Sao Paulo bus rapid transit system

BRT ABC is a future bus rapid transit (BRT) system for the southwest Greater São Paulo as a successor of the São Paulo Metro Line 18-Bronze monorail project, cancelled in 2019 by governor João Doria.

==Characteristics==
The system will have 82 battery electric buses distributed in 3 different lines of same route, but with different services. The local line will stop by all of the 20 stations and 3 terminals, with medium speed of 19 km/h and headway of 4 minutes during peak hours. The semi-express line will attend the 3 terminals and 5 interest stations with medium speed of 23 km/h and headway of 3 minutes during peak hours. The express line will only attend the 3 terminals with headway of 8 minutes and medium speed of 25 km/h.

==History==
In May 2021, the construction was announced to begin in September 2021. The first stretch would start operating after the second half of 2022.

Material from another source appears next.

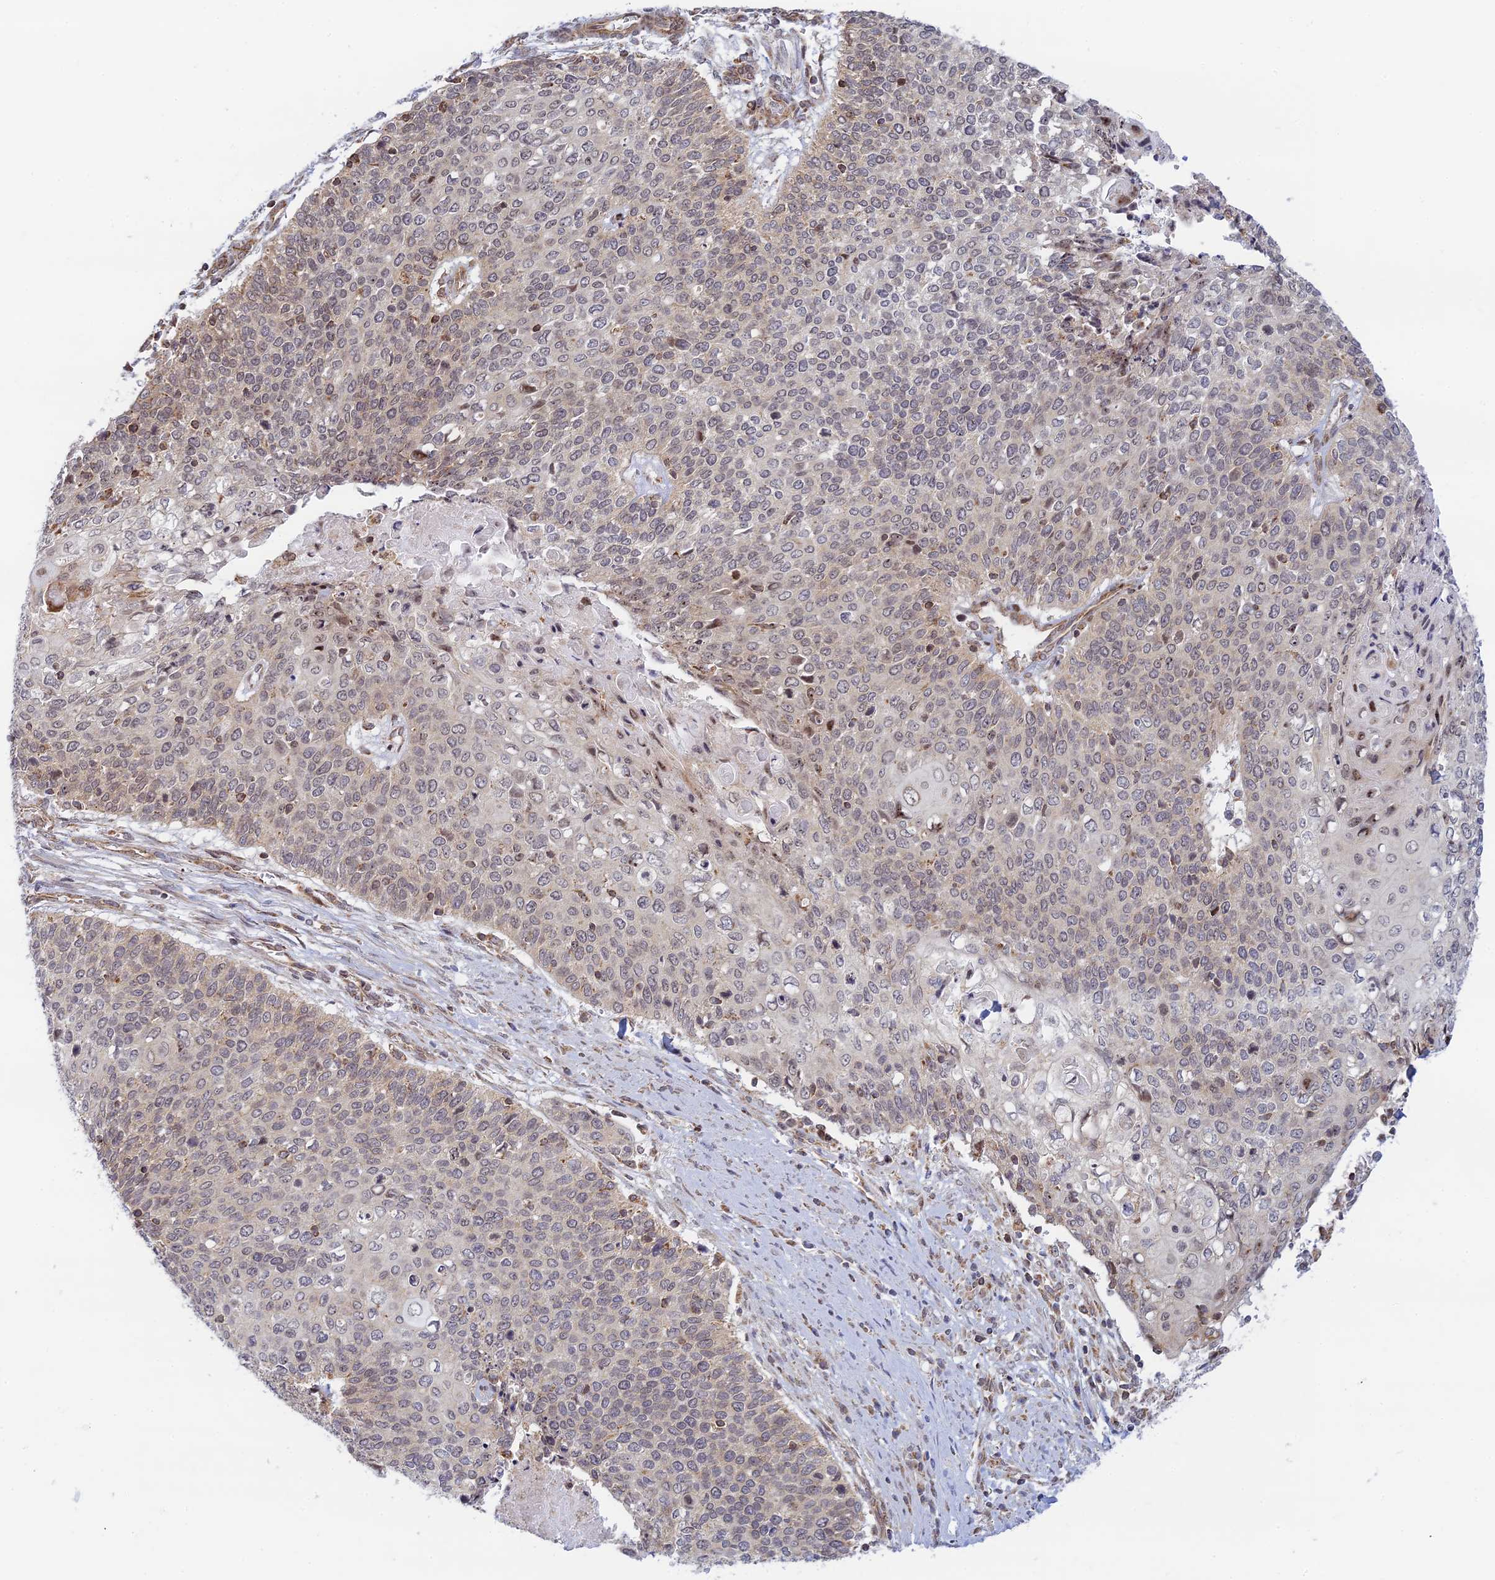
{"staining": {"intensity": "weak", "quantity": "25%-75%", "location": "cytoplasmic/membranous"}, "tissue": "cervical cancer", "cell_type": "Tumor cells", "image_type": "cancer", "snomed": [{"axis": "morphology", "description": "Squamous cell carcinoma, NOS"}, {"axis": "topography", "description": "Cervix"}], "caption": "Human cervical cancer stained with a protein marker exhibits weak staining in tumor cells.", "gene": "HOOK2", "patient": {"sex": "female", "age": 39}}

On 10 June 2021, desembargador Marrey Uint, from the Court of Justice of São Paulo, suspended, through a temporary lawsuit, the prorogation of Metra's concession alleging, among other reasons, that the period would be beyond the allowed limit (total of 35 years) and the extra permission to operate the 85 lines of intermunicipal buses of the Greater ABC and the construction of the system wouldn't exempt company contract through a bidding process.